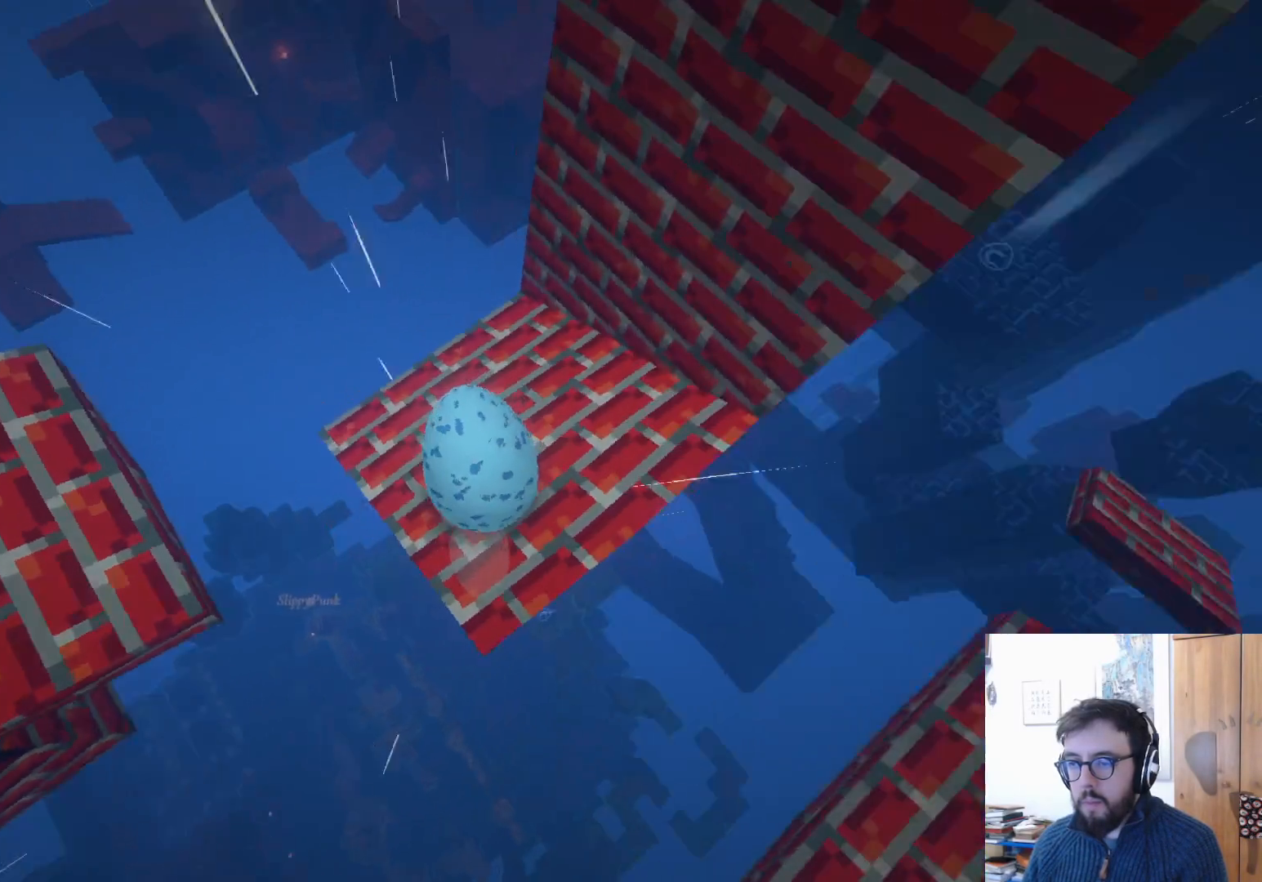
{"buttons": [], "left_stick": "up-right", "right_stick": "center", "events": [[33, "left_stick", "right"], [67, "right_stick", "center"], [83, "left_stick", "up-right"]]}
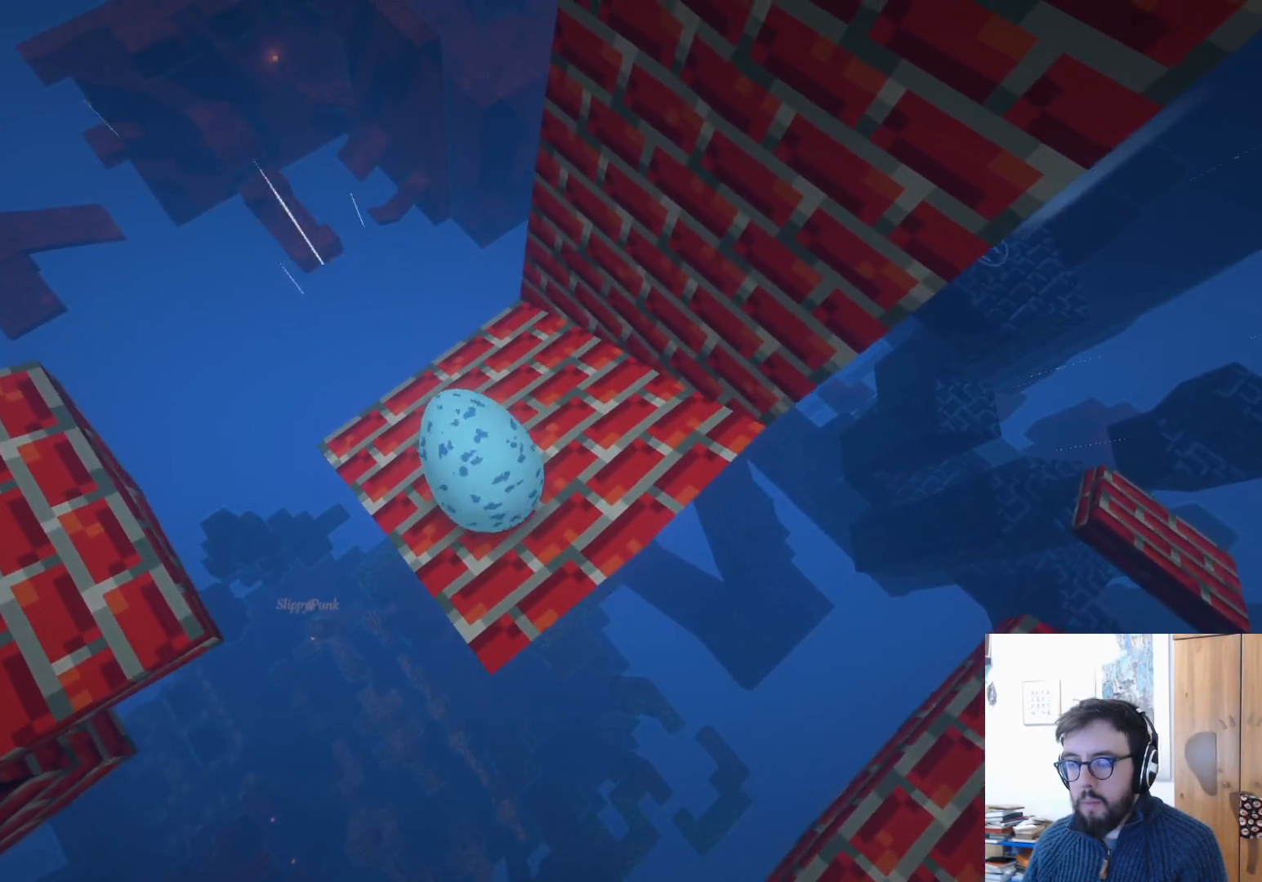
{"buttons": [], "left_stick": "down-right", "right_stick": "left", "events": [[167, "left_stick", "right"], [200, "right_stick", "left"], [283, "left_stick", "down-right"]]}
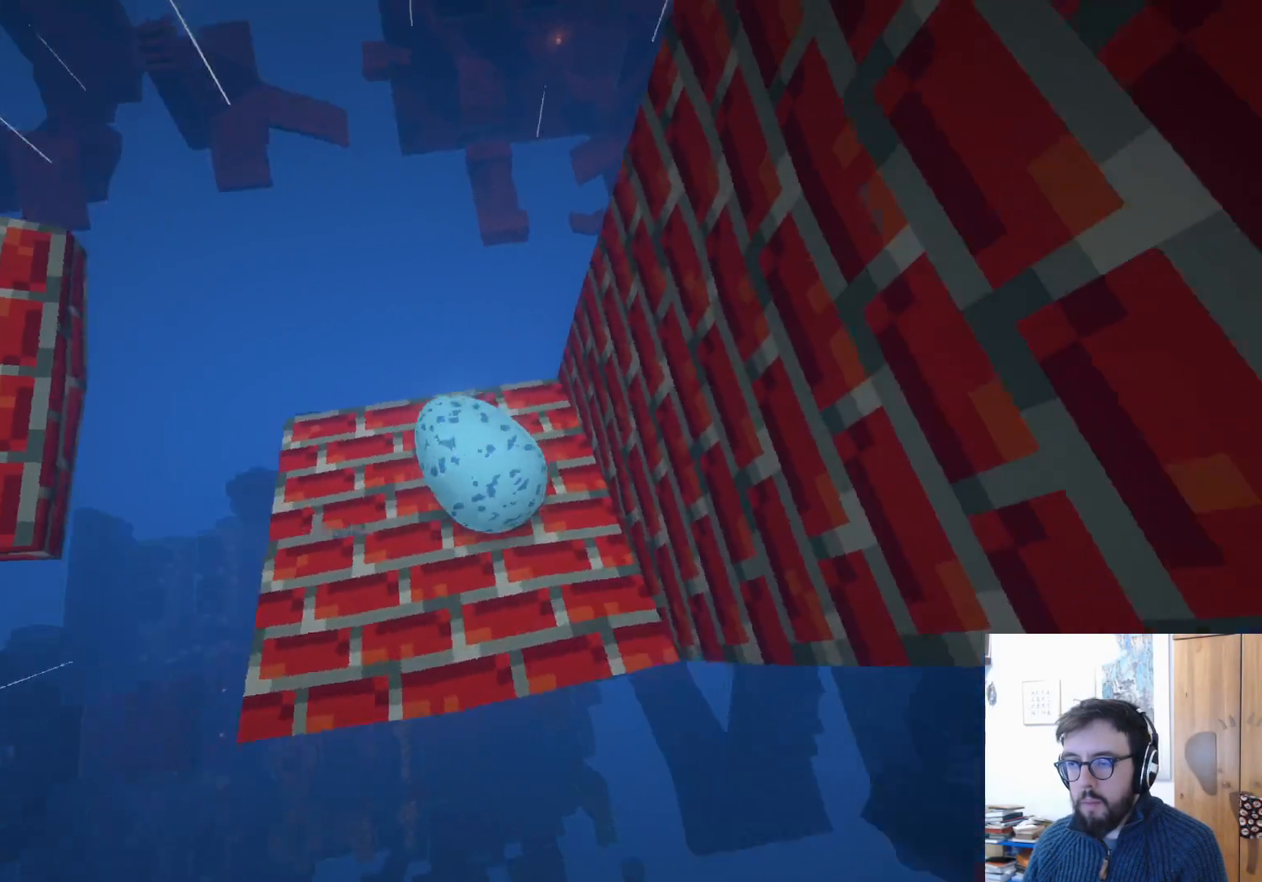
{"buttons": [], "left_stick": "down-left", "right_stick": "left", "events": [[233, "left_stick", "down"], [400, "left_stick", "down-left"]]}
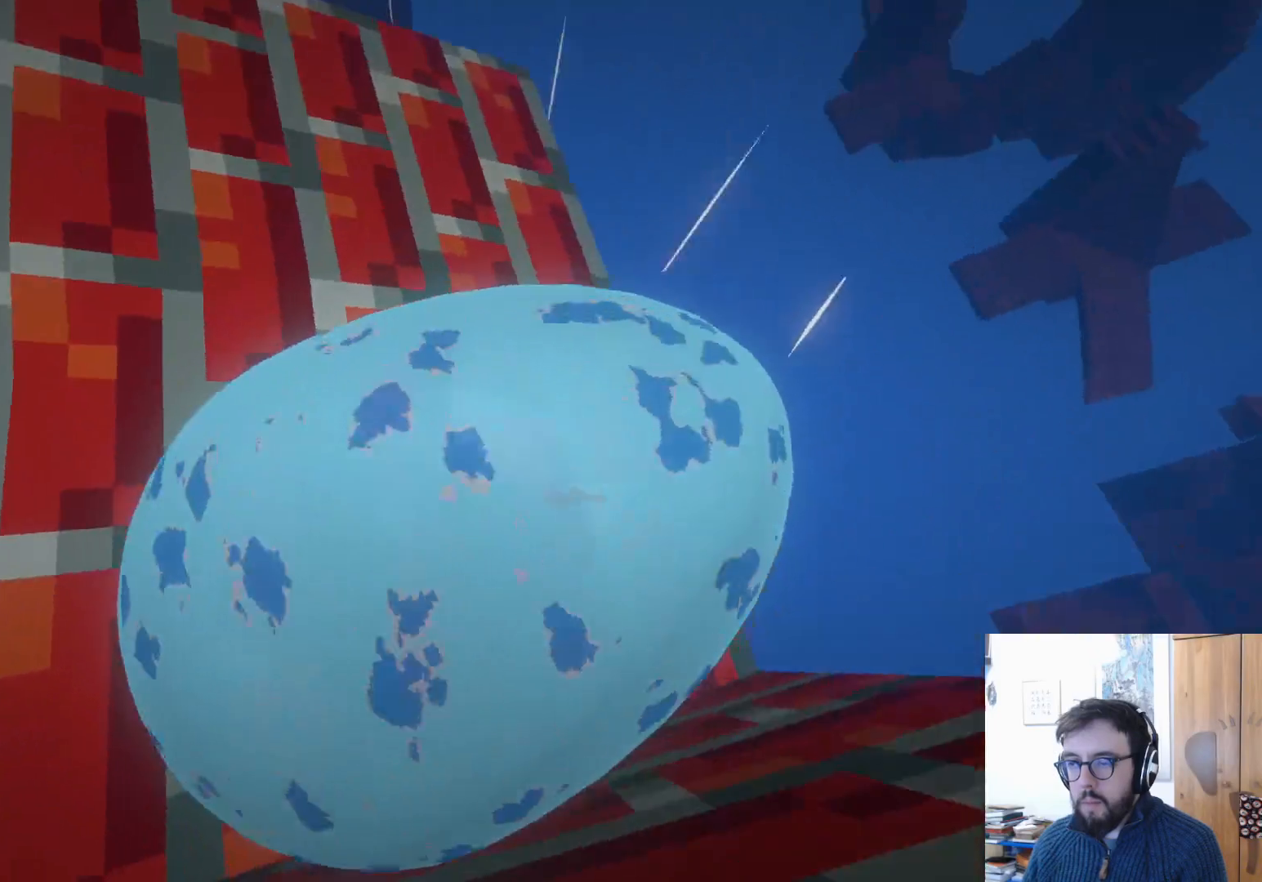
{"buttons": [], "left_stick": "left", "right_stick": "center", "events": [[83, "left_stick", "up-left"], [233, "right_stick", "center"], [367, "left_stick", "left"]]}
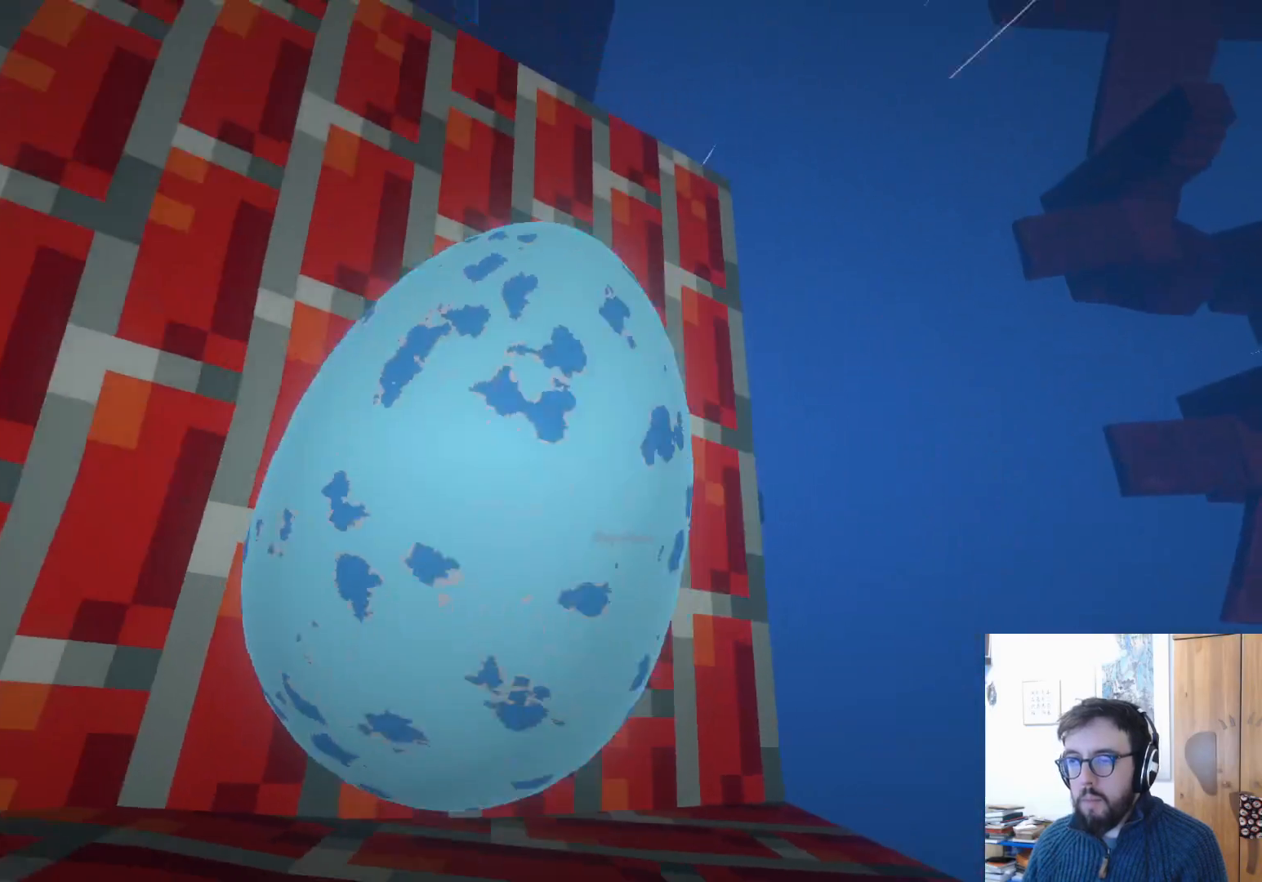
{"buttons": [], "left_stick": "down", "right_stick": "center", "events": [[17, "left_stick", "down-left"], [100, "right_stick", "up"], [267, "left_stick", "down"], [467, "right_stick", "center"]]}
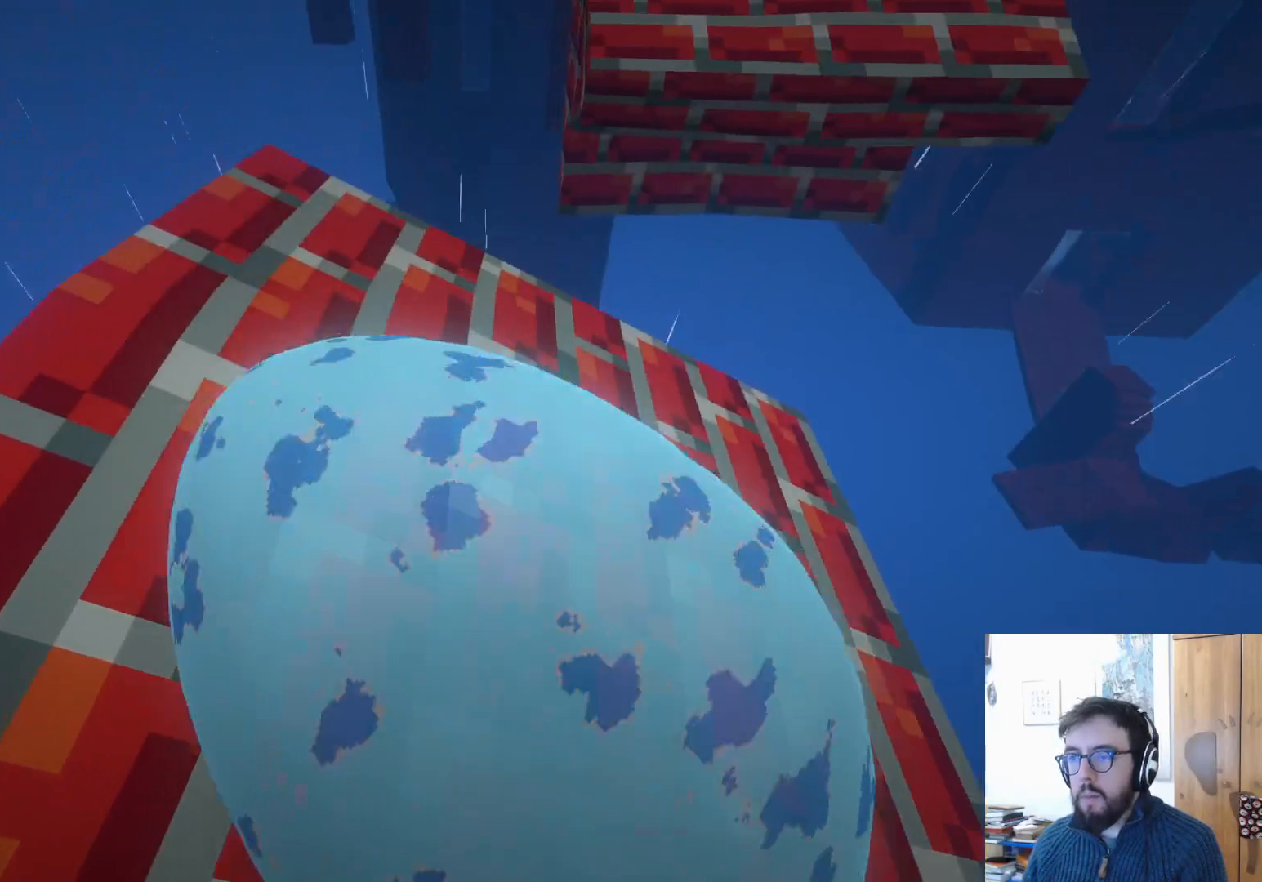
{"buttons": [], "left_stick": "up", "right_stick": "center", "events": [[133, "left_stick", "center"], [183, "left_stick", "up"]]}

________________

YOUR OBJECTIVE:
Your copy should match the entries exactly, minus the pictures.

PROBLEM SOLUTION:
{"buttons": [], "left_stick": "up-right", "right_stick": "center", "events": [[33, "left_stick", "right"], [67, "right_stick", "center"], [83, "left_stick", "up-right"]]}
{"buttons": [], "left_stick": "down-right", "right_stick": "left", "events": [[167, "left_stick", "right"], [200, "right_stick", "left"], [283, "left_stick", "down-right"]]}
{"buttons": [], "left_stick": "down-left", "right_stick": "left", "events": [[233, "left_stick", "down"], [400, "left_stick", "down-left"]]}
{"buttons": [], "left_stick": "left", "right_stick": "center", "events": [[83, "left_stick", "up-left"], [233, "right_stick", "center"], [367, "left_stick", "left"]]}
{"buttons": [], "left_stick": "down", "right_stick": "center", "events": [[17, "left_stick", "down-left"], [100, "right_stick", "up"], [267, "left_stick", "down"], [467, "right_stick", "center"]]}
{"buttons": [], "left_stick": "up", "right_stick": "center", "events": [[133, "left_stick", "center"], [183, "left_stick", "up"]]}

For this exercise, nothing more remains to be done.